Accelerating Particle-in-Cell Monte Carlo Simulations with MPI, OpenMP/OpenACC and Asynchronous Multi-GPU Programming
Jeremy J. Williams, Felix Liu, Jordy Trilaksono, David Tskhakaya, Stefan Costea, Leon Kos, Ales Podolnik, Jakub Hromadka, Pratibha Hegde, Marta Garcia-Gasulla, Valentin Seitz, Frank Jenko, Erwin Laure, Stefano Markidis
TL;DR
This work advances BIT1, a 1D3V PIC Monte Carlo code for divertor plasmas, by integrating MPI with OpenMP and OpenACC and by introducing asynchronous multi-GPU programming to accelerate the particle mover. It develops and evaluates MPI+OpenMP and MPI+OpenACC hybrids, GPU offloading, and asynchronous multi-GPU strategies using OpenMP Target Tasks (nowait, depend) and OpenACC async(n), across multiple leadership-class systems. The results show substantial but system-dependent gains: OpenMP asynchronous multi-GPU achieves higher speedups and parallel efficiency than OpenACC at extreme scales, with notable improvements in mover and total-time, though data movement and inter-node communication remain bottlenecks; on MN5, asynchronous approaches offer strong performance gains and better overlap, signaling progress toward exascale readiness.
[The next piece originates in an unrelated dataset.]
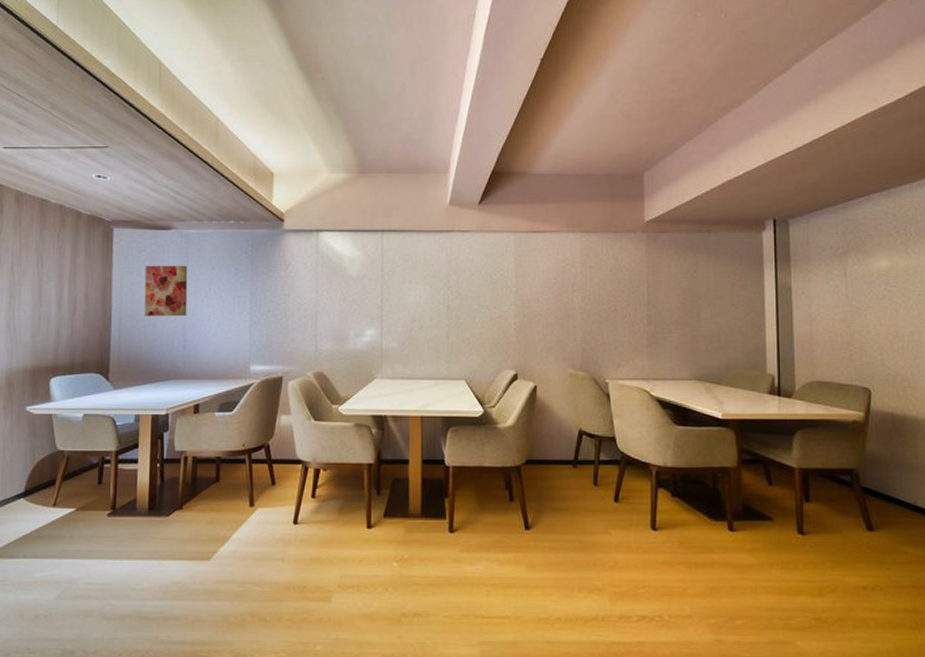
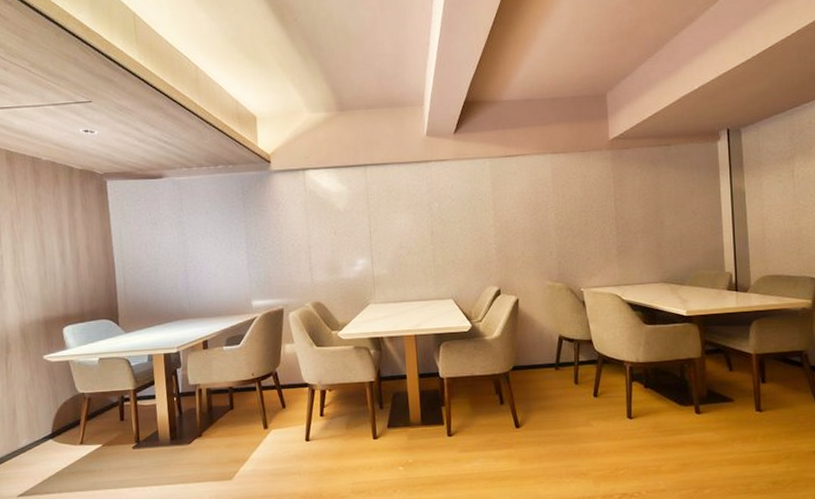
wall art: present [144,265,188,317] -> none [141,211,187,263]

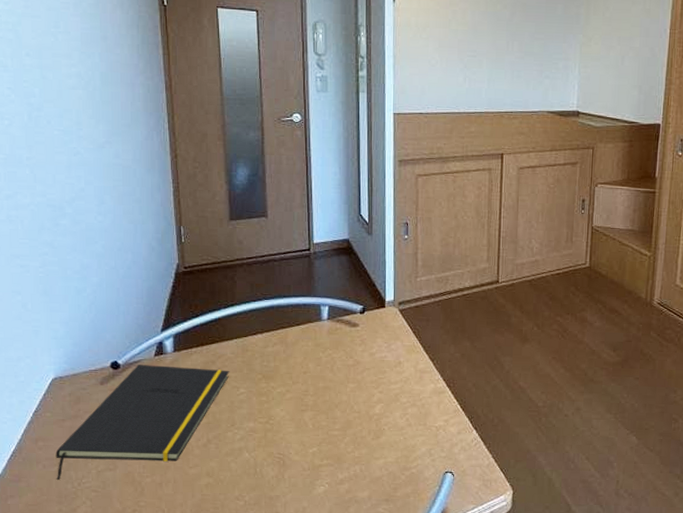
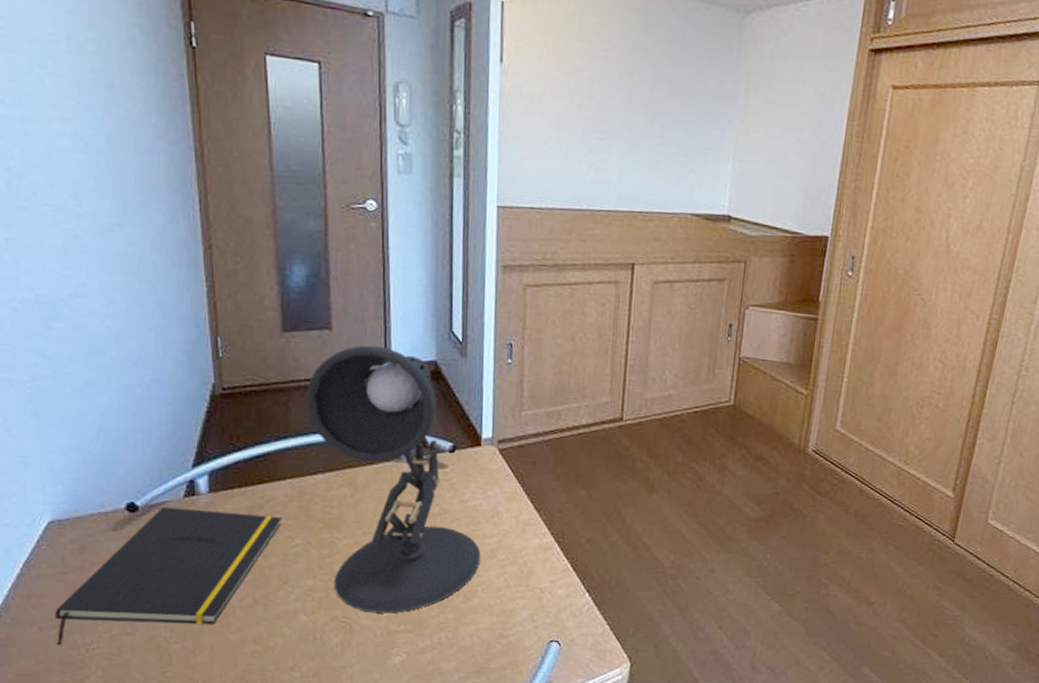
desk lamp: none [247,228,387,450] -> present [305,345,481,614]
Overall, the study demonstrates that asynchronous multi-GPU programming can significantly boost throughput and GPU utilization for large-scale PIC simulations, moving BIT1 closer to exascale fusion-plasma research needs.
Abstract
As fusion energy devices advance, plasma simulations are crucial for reactor design. Our work extends BIT1 hybrid parallelization by integrating MPI with OpenMP and OpenACC, focusing on asynchronous multi-GPU programming. Results show significant performance gains: 16 MPI ranks plus OpenMP threads reduced runtime by 53% on a petascale EuroHPC supercomputer, while OpenACC multicore achieved a 58% reduction. At 64 MPI ranks, OpenACC outperformed OpenMP, improving the particle mover function by 24%. On MareNostrum 5, OpenACC async(n) delivered strong performance, but OpenMP asynchronous multi-GPU approach proved more effective at extreme scaling, maintaining efficiency up to 400 GPUs. Speedup and parallel efficiency (PE) studies revealed OpenMP asynchronous multi-GPU achieving 8.77x speedup (54.81% PE), surpassing OpenACC (8.14x speedup, 50.87% PE). While PE declined at high node counts due to communication overhead, asynchronous execution mitigated scalability bottlenecks. OpenMP nowait and depend clauses improved GPU performance via efficient data transfer and task management. Using NVIDIA Nsight tools, we confirmed BIT1 efficiency for large-scale plasma simulations. OpenMP asynchronous multi-GPU implementation delivered exceptional performance in portability, high throughput, and GPU utilization, positioning BIT1 for exascale supercomputing and advancing fusion energy research. MareNostrum 5 brings us closer to achieving exascale performance.